My point is that you shouldn't expect to one shot everything. Have it start by writing a spec, then outline classes and methods, then write the code, and feed it debug stuff.
Well sure, but that wasn't what we were discussing. The original comment says they use that as their benchmark. While their coding task is a bit complex compared to other benchmarking prompts, it's not that crazy. Here is an example of prompts used for benchmarking with Python for reference:
At the end of the day LLMs in their current iteration aren't intended to do even moderately difficult tasks on their own but it's fun to query them to see progress when new claims are made.

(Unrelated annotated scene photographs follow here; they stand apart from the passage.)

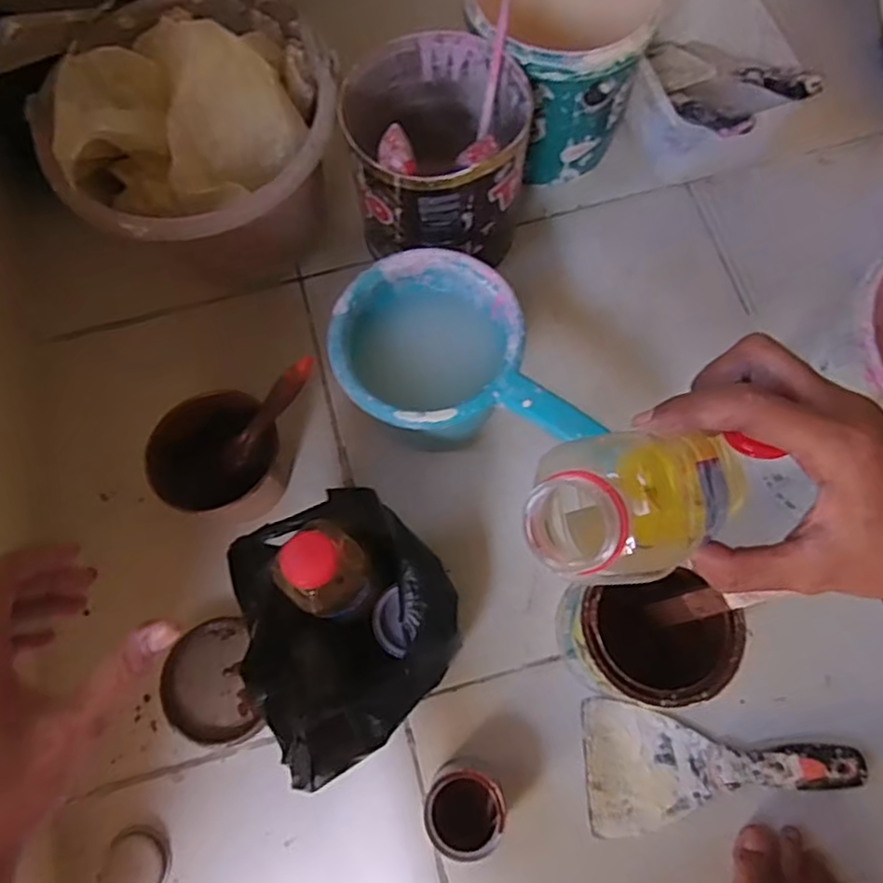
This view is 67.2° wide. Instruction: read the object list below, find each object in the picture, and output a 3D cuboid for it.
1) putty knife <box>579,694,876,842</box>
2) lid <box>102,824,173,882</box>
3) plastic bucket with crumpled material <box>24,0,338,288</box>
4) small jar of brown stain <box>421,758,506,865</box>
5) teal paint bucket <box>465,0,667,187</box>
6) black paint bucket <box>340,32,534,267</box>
[{"bbox_3d":[0.206,0.242,0.497,0.192,0.028,0.091,-2,72,1],"label":"putty knife"},{"bbox_3d":[-0.226,0.315,0.494,0.047,0.006,0.050,-1,72,2],"label":"lid"},{"bbox_3d":[-0.206,-0.258,0.592,0.221,0.214,0.225,-1,72,2],"label":"plastic bucket with crumpled material"},{"bbox_3d":[0.017,0.263,0.480,0.054,0.062,0.053,-1,72,2],"label":"small jar of brown stain"},{"bbox_3d":[0.103,-0.346,0.619,0.152,0.170,0.152,-1,72,2],"label":"teal paint bucket"},{"bbox_3d":[-0.003,-0.245,0.582,0.148,0.190,0.159,-1,72,2],"label":"black paint bucket"}]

Exactly, expecting one shot 100% working code with one prompt is ridiculous at this point. It's why libraries like Aider are so useful, because you can iteratively diff generated code until it's useable.
Sure it's impossible at this point, but the point of a benchmark isn't to complete the task it's to test it's efficacy overall and to see progress. None of them are 100% at even the simplistic python benchmarks, doesn't mean we shouldn't measure that capability. But sure, I get it. That's not how they are intended to be used but that's also not the point the commenter was laying out.
Prompts like yours (I ask them for a fluid dynamics simulator which also doesn't succeed) inform us of the level they have reached. A useful benchmark, given how many of the formal ones they breeze through.
I'm glad they can't quite manage this yet. Means I still have a job.
No he is right, he is saying taken to the extreme. The point is the more and more specific you have to prompt, the more you are actually contributing to the result yourself and the less the model is
Yes but the build up isn't manual. You go patching prompts with responses until the final result. The last prompt will be almost the whole code complete, obviously.
Well now we get into information density and Komolgorov complexity. The more complicated your desired output program is, the more information you'll have to put in, ie, more complicated prompts.